剱岳山頂からのパノラマ(写真上・・・こちらは
拡大山名付)。猛々しい八ツ峰越しに連なる後立山の山々が特に素晴らしい。

白馬の山々(写真上)。白く見える白馬鑓ヶ岳が特に目立つ。

唐松岳(写真上)。今年もお花いっぱいの時期に行きたかったが雨が多くて行けなかった。来年は行きたいな。

五竜岳(写真上)。兜のようなカッコよい山容だ。

鹿島槍ヶ岳(写真上)。双耳峰なので良く目立つ。

立山は雲に隠れたがその背後には尖がった槍ヶ岳が展望できる(写真上)。左側の少し低い尖がりは前穂高のようだ。

室堂と雲に見え隠れしている薬師岳(写真上)。先週の薬師岳は展望不発だった。あの山から眺める立山・劔は素晴らしいのだろう。

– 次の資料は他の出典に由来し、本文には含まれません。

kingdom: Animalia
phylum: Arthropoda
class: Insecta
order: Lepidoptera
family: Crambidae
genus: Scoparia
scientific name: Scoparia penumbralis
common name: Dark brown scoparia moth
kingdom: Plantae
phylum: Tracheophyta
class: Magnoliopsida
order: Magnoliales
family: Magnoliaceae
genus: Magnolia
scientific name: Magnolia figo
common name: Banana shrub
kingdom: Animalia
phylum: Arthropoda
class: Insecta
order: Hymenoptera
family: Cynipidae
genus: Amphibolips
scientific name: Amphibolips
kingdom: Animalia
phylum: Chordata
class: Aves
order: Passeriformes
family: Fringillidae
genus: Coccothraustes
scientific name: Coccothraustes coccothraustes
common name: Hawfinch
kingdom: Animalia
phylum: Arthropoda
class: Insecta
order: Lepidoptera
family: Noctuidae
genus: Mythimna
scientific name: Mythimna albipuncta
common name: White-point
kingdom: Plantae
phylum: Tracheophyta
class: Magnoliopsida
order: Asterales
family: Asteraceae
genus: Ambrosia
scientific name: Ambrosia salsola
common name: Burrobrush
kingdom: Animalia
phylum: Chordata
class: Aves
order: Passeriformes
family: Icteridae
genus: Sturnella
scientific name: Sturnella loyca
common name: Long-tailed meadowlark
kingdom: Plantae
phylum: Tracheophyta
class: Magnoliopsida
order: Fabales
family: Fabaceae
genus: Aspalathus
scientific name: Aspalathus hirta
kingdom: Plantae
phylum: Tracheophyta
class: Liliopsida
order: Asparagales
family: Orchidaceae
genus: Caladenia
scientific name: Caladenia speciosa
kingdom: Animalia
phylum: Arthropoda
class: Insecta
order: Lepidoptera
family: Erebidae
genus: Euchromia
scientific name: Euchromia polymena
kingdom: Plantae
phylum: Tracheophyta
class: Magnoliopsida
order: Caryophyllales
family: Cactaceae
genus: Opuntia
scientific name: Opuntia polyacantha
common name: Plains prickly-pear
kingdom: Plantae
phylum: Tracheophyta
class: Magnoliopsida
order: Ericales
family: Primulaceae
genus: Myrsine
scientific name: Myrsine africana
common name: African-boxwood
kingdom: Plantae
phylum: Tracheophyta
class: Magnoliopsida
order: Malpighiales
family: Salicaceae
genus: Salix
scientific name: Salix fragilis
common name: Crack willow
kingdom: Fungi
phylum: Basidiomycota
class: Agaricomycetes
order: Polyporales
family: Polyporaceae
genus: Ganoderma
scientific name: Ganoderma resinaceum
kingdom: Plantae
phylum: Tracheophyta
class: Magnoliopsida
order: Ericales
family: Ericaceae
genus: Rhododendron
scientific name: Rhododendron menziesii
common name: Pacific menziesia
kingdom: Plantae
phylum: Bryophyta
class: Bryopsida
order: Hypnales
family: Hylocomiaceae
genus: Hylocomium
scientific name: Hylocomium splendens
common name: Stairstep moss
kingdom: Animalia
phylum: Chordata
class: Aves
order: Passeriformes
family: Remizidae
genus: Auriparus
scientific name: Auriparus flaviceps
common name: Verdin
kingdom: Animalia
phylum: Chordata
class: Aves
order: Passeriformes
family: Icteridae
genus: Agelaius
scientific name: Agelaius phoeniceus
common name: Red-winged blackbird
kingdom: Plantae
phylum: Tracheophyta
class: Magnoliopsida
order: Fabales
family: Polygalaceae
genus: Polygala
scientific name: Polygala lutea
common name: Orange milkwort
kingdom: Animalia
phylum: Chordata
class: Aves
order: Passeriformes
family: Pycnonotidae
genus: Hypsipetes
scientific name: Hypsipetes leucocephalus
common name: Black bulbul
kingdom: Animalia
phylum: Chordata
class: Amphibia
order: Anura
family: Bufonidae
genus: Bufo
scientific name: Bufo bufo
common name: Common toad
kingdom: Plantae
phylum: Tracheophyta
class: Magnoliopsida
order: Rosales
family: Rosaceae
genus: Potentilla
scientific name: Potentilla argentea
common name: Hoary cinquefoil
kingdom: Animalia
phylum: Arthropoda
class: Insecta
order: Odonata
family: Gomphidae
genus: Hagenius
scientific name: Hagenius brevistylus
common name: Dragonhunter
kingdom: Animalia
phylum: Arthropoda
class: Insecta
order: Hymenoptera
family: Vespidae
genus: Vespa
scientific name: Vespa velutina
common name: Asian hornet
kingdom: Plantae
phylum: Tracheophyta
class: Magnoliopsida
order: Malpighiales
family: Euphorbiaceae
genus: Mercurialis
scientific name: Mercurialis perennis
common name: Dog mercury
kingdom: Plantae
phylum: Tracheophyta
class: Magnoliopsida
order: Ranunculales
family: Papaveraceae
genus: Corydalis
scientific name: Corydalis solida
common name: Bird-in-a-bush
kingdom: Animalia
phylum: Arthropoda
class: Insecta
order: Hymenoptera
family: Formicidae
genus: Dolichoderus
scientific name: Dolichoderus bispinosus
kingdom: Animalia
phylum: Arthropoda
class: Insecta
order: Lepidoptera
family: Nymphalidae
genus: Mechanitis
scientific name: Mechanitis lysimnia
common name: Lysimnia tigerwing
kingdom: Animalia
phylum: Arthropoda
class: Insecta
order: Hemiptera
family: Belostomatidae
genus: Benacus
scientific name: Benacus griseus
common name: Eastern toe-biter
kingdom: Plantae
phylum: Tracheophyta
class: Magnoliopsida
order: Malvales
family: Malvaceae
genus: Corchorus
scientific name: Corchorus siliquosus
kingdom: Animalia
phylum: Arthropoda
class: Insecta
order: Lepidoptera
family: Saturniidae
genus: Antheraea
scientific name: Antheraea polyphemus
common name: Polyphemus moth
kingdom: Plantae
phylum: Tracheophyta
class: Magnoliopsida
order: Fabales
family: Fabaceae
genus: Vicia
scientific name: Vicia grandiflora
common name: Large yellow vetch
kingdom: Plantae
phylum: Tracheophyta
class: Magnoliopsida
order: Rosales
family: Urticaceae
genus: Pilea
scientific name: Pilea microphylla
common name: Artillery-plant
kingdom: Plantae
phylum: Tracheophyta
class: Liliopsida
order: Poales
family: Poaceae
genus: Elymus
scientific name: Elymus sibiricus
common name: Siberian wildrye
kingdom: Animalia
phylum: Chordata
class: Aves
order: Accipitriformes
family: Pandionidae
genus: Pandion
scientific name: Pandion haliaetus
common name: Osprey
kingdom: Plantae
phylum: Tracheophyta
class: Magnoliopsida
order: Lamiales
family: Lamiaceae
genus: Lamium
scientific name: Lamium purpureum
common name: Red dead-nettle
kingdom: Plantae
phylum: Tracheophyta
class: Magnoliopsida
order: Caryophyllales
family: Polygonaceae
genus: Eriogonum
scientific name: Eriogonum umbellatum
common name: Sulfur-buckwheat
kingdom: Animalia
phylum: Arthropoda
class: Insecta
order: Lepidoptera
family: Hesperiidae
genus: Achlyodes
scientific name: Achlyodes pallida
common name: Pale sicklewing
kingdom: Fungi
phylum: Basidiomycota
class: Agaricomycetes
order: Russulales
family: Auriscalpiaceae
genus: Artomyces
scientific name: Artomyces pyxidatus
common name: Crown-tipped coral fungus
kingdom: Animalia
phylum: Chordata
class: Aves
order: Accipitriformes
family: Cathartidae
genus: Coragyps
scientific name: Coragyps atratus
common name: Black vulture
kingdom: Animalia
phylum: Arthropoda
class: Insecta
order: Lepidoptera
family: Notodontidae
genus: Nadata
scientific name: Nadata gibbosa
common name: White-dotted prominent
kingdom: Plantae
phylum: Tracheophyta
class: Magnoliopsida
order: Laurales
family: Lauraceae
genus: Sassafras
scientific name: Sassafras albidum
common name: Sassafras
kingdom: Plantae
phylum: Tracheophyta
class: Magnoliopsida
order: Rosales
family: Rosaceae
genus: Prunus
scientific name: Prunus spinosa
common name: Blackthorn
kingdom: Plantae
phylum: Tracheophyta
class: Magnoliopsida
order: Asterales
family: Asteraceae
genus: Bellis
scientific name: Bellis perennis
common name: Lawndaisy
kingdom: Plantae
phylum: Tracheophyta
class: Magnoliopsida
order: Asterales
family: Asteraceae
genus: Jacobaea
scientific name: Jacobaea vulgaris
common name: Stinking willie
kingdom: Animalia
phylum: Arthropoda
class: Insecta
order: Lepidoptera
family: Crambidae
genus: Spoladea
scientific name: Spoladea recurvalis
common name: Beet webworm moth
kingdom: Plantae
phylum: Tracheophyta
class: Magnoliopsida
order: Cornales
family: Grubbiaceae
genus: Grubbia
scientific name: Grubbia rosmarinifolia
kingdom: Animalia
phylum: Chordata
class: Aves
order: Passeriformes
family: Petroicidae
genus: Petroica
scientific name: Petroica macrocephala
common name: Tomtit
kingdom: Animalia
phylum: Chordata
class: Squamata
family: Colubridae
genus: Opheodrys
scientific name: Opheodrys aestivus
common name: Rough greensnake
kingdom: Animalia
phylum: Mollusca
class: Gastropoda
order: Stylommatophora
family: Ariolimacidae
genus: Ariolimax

別山尾根ルートの難所・・・カニノヨコバイ辺りだろう(写真上・・・
拡大はこちら)。次回は室堂から登ってみたい、、展望は更に素晴らしく鎖も手ごわいことだろう。

名残惜しいが下山開始・・・直下のガレバを別山尾根ルート分岐に向かいながら展望する(写真上)。雲が増えてきたが劣らない絶景である。足もとにも注意して慎重に下ろう。
石を落とさないように岩稜帯を注意深く下る。イワツメクサやシコタンソウ等が咲いているがサブカメラはザックの中なので撮影できず。鑑賞のみとなる。2800mまで下れば最大の難所は越えるが、疲労で膝と腰が頼りなく。2600mプレート付近で再び腰を下ろしてヘルメットをしまい、ストックを出す。周囲はお花畑でトリカブト、ミヤマリンドウ、チングルマの穂、ヨツバシオガマを眺めホッとする。今日の状態だと屈みながらの花撮りは最小限しか無理でしょうからサブカメラは取り出さなかった。
山頂より2時間35分を要して賑やかな早月小屋まで下った。途中、出会った地元の登山者が小屋から下が大変なので小屋に泊まりたいが満室だと嘆いていた。私もきついだろうと思ってはいたが、小屋を発つと現実となった。立山杉の段差の急勾配が延々と続く早月尾根はとても手ごわい・・・兎に角、集中力を切らさないようにゆっくりと・・3時間を要して何とか登山口に生還した。

直下の岩稜帯眺める(写真上)。遥かしたのは早月小屋の赤い屋根が見える。


険しい岩場に咲くウサギギク(写真左上)。ボルトが一本打ち込まれた鎖(写真右上)・・交差は要注意です。

小窓尾根にもガスが上がって来た(写真上)。


2600m付近のお花畑に咲くトリカブト(写真左上)とヨツバシオガマ(写真右上)。


テント場を通って早月小屋へ(写真左上)。賑やかな小屋の玄関(写真右上)。。水分は2リットル持参したが下山も大汗かくので念のためペットボトルの飲料水を購入・・・正解であった。


登山道にはタムラソウ(写真左上)やアキノキリンソウが沢山咲いている。立山杉の急勾配を下っていく(写真右上)。


延々と続く杉根っこの階段(写真左上)。やっと下山、、登山口辺りに置かれた「試練と憧れ」の石碑(写真右上)。
何とか歩き切ったが、本山行は今シーズン最も大変であった。疲れてはいるが、もうひと頑張りしなければならない・・・じつは明日はお勤めでした。馬場島から7時間運転して自宅に帰り、風呂に入って2時間寝たら、もう出社の時間だった。
こんなハードな日程でハードな山行は、もうやめましょう。。